As Mobile County voters prepared to go to the polls in November 2006, one legislative contest carried consequences far beyond the seat actually on the ballot. The outcome of the state Senate District 35 race threatened to set off a chain reaction through the county’s political ranks.
The contest
Republican Ben Brooks, then a member of the Mobile City Council representing District 4, was challenging incumbent Democratic state Sen. Gary Tanner.
The immediate stakes were simple enough. If Tanner held the seat, Brooks would return to the City Council and resume representing his district, and Mobile’s political landscape would remain broadly as it was.
If Brooks won, matters became considerably more interesting.
The first domino: a council vacancy
Brooks’s departure for Montgomery would leave an opening on the Mobile City Council representing south Mobile, a seat that would have to be filled by special election for the remainder of his term.

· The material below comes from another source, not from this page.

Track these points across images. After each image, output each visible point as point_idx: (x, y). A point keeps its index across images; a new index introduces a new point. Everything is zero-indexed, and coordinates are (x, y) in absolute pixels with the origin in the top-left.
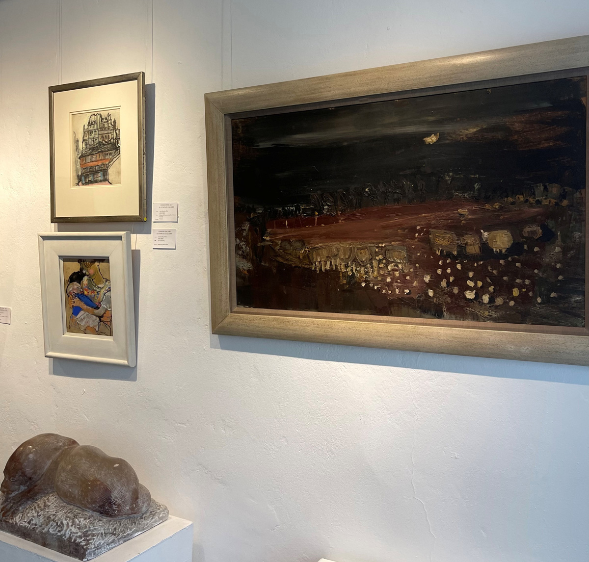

Two names surfaced immediately in speculation about who might seek it:
- Mabin Hicks, a former member of the Mobile City Council
- Marilyn Culpepper, director of the Historic Mobile Preservation Society
A council seat in a city the size of Mobile is a genuine prize, and a special election, typically low-turnout and dominated by organized constituencies, is a very different animal from a regular municipal campaign.
The second domino: the county commission
The chain did not stop at Government Plaza. If Tanner lost his Senate seat, he was widely expected to consider a return in 2008 to the Mobile County Commission District 3 seat then held by Commissioner Mike Dean.
Tanner had a history with the commission and the standing to mount a serious bid. That prospect meant that a Brooks victory in 2006 would not only reshuffle the City Council but would also plant the seed of a contested county commission race two years later, one pitting a displaced state senator against a sitting Republican commissioner.
Why these cascades happen
Alabama’s overlapping local offices, staggered terms and reliance on special elections create exactly this kind of political physics. An officeholder who wins a higher seat vacates a lower one; the vacancy draws candidates who may themselves hold other offices; and each move opens a further opportunity for someone waiting on the bench.
Political observers in Mobile spent as much energy tracing these possible sequences as they did handicapping the races on the actual ballot, and with reason. A voter in south Mobile casting a ballot in a state Senate contest was, without necessarily knowing it, helping determine who would represent that same neighborhood on the City Council within a matter of months.
The stakes for south Mobile
District 4 covered a substantial slice of south Mobile, and its representation on the council mattered for questions of drainage, zoning, annexation and city services that residents felt directly. The prospect that the district’s councilman might depart for Montgomery days after being elected there raised the practical question of who would carry those concerns in the interim.
The Historic Mobile Preservation Society connection in one of the mooted candidacies was itself telling. Preservation politics in Mobile were never merely aesthetic. They ran into development, tax incentives and downtown revitalization at a moment when the city was investing heavily in its historic core.
A cautionary note
All of this depended on an election that had not yet been held, in a year when the county’s probate judge was warning that turnout would be low. Political speculation of this kind is a durable local pastime, and it is right roughly as often as it is wrong.
Still, the exercise illustrated something true about local governance: the ballot in front of a voter is almost never the whole of what that vote decides.